Restate the whole listing below word for word and keep the images out.

DATA TO USE:
------------------------
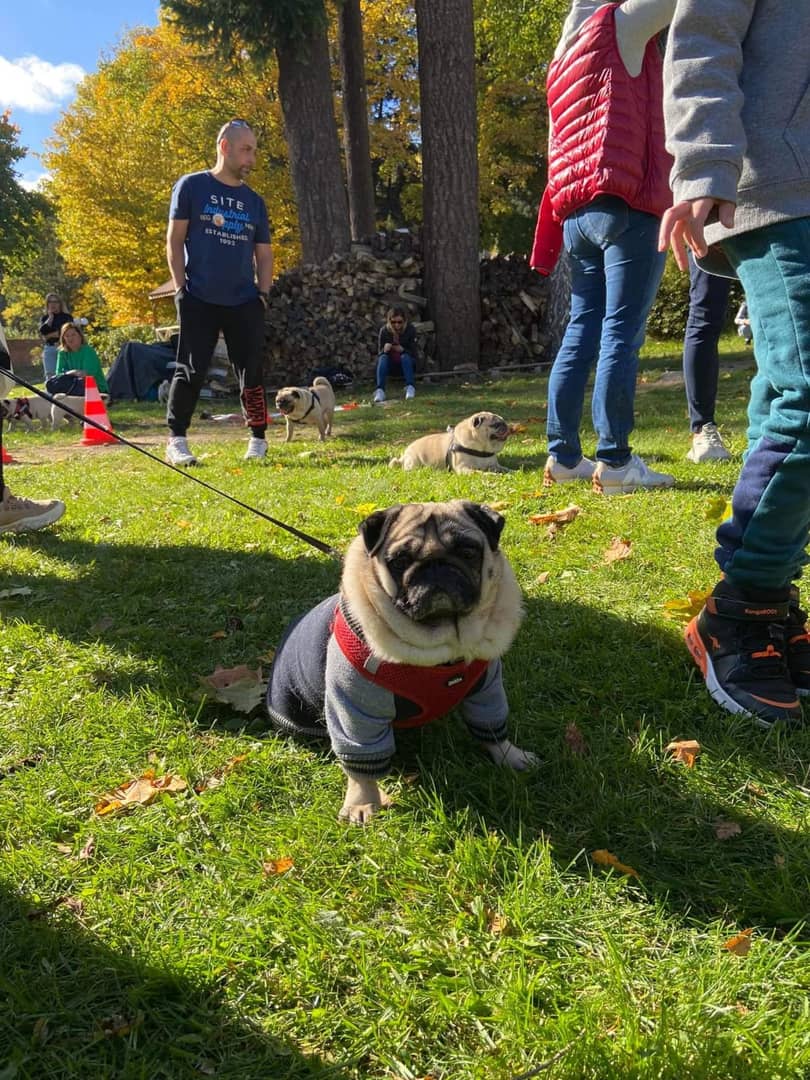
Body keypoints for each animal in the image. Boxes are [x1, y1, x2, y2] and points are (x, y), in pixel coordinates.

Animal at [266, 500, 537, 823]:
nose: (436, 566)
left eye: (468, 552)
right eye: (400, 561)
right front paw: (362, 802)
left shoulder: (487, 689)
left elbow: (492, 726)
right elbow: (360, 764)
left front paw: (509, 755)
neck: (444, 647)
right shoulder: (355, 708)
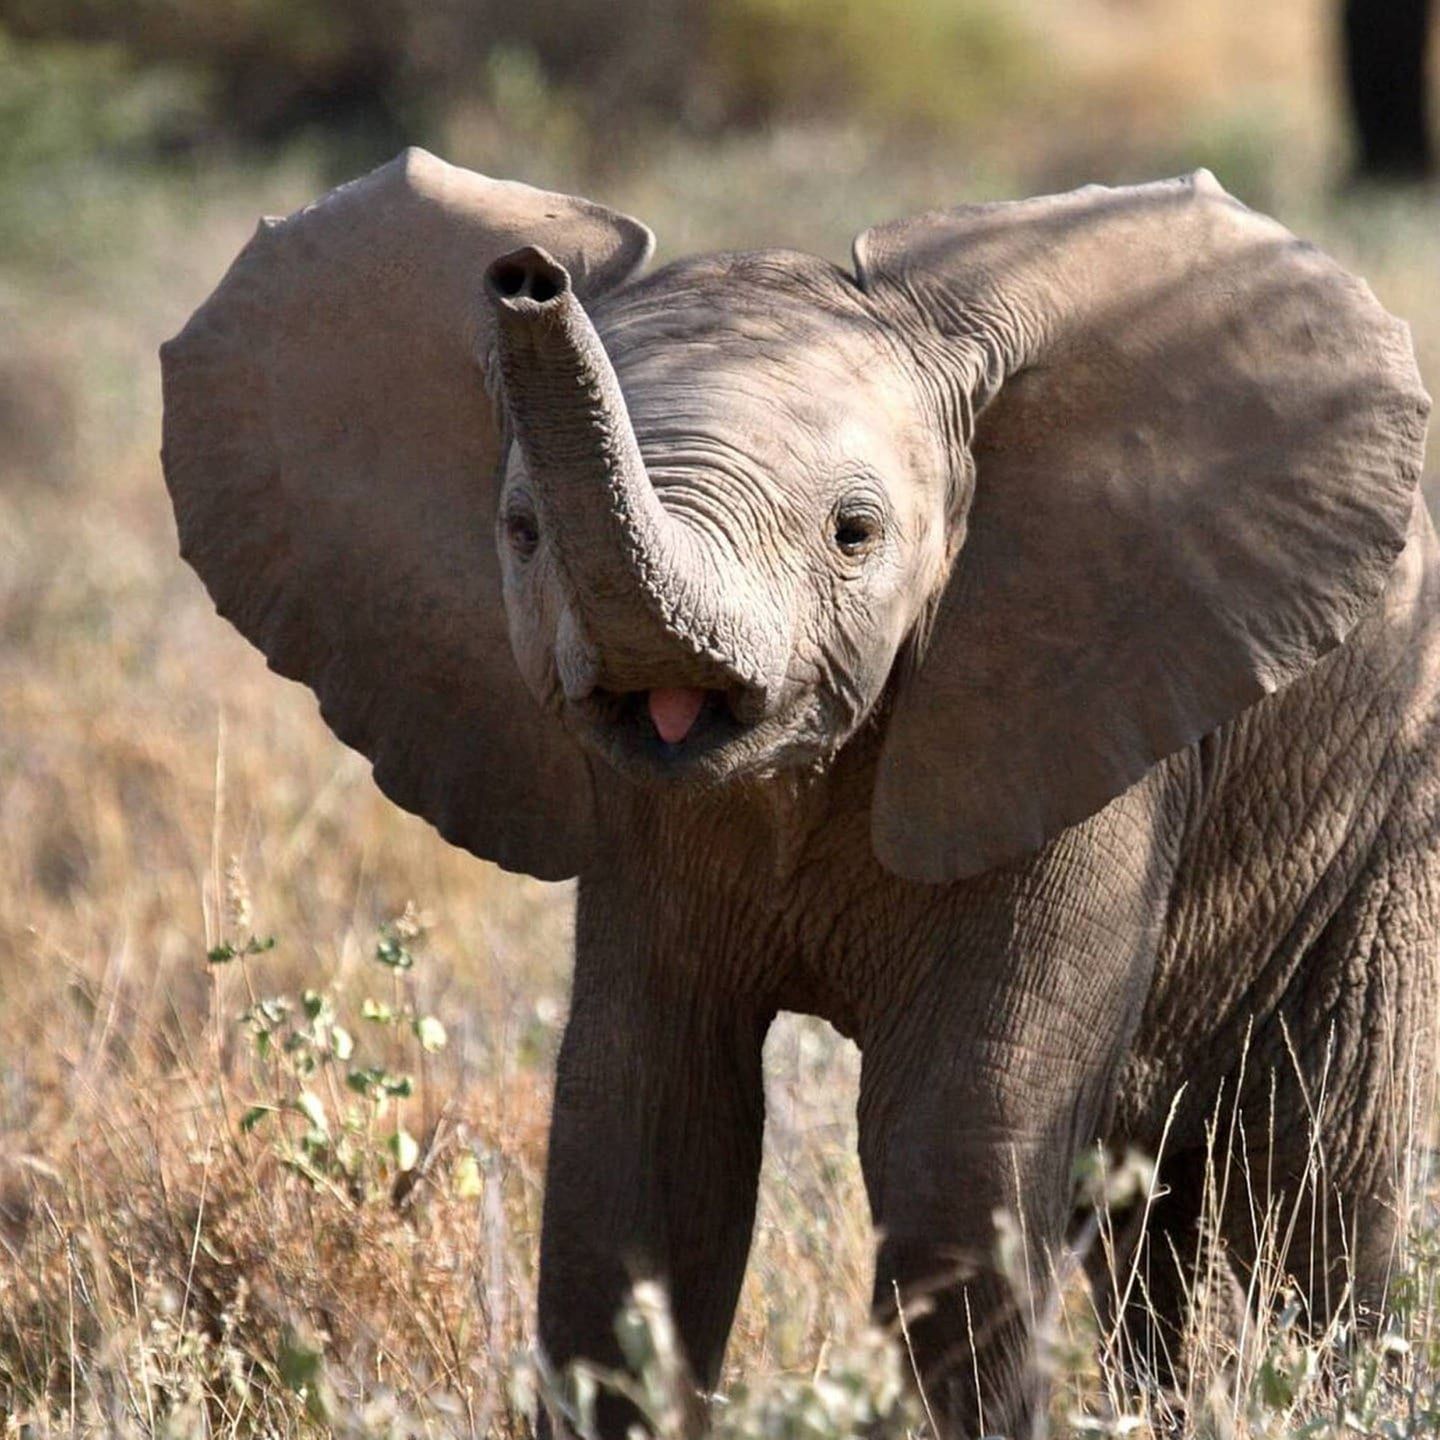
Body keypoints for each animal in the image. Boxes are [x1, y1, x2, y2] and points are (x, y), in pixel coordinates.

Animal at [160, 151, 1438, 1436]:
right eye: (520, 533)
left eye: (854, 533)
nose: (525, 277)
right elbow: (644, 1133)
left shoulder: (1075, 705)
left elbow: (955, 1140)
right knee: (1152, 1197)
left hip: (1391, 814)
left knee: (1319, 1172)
------------------------
PROBLEM SOLUTION:
Body keypoints for each animal in the image. Boxes are [x1, y1, x2, y2] and points are (x, y), in pixel coordinates.

Animal at [266, 500, 537, 823]:
nose: (436, 566)
left eye: (468, 552)
right eye: (400, 561)
right front paw: (362, 802)
left shoulder: (487, 689)
left elbow: (492, 726)
right elbow: (360, 764)
left front paw: (509, 755)
neck: (444, 647)
right shoulder: (355, 708)
Body keypoints for each animal in the image. Boxes are [x1, y1, x2, y2] and points are (x, y), in pixel coordinates.

Animal at [160, 151, 1438, 1436]:
right eye: (520, 533)
left eye: (854, 533)
nose: (525, 277)
right elbow: (644, 1133)
left shoulder: (1075, 705)
left elbow: (955, 1140)
right knee: (1152, 1197)
left hip: (1391, 814)
left knee: (1319, 1172)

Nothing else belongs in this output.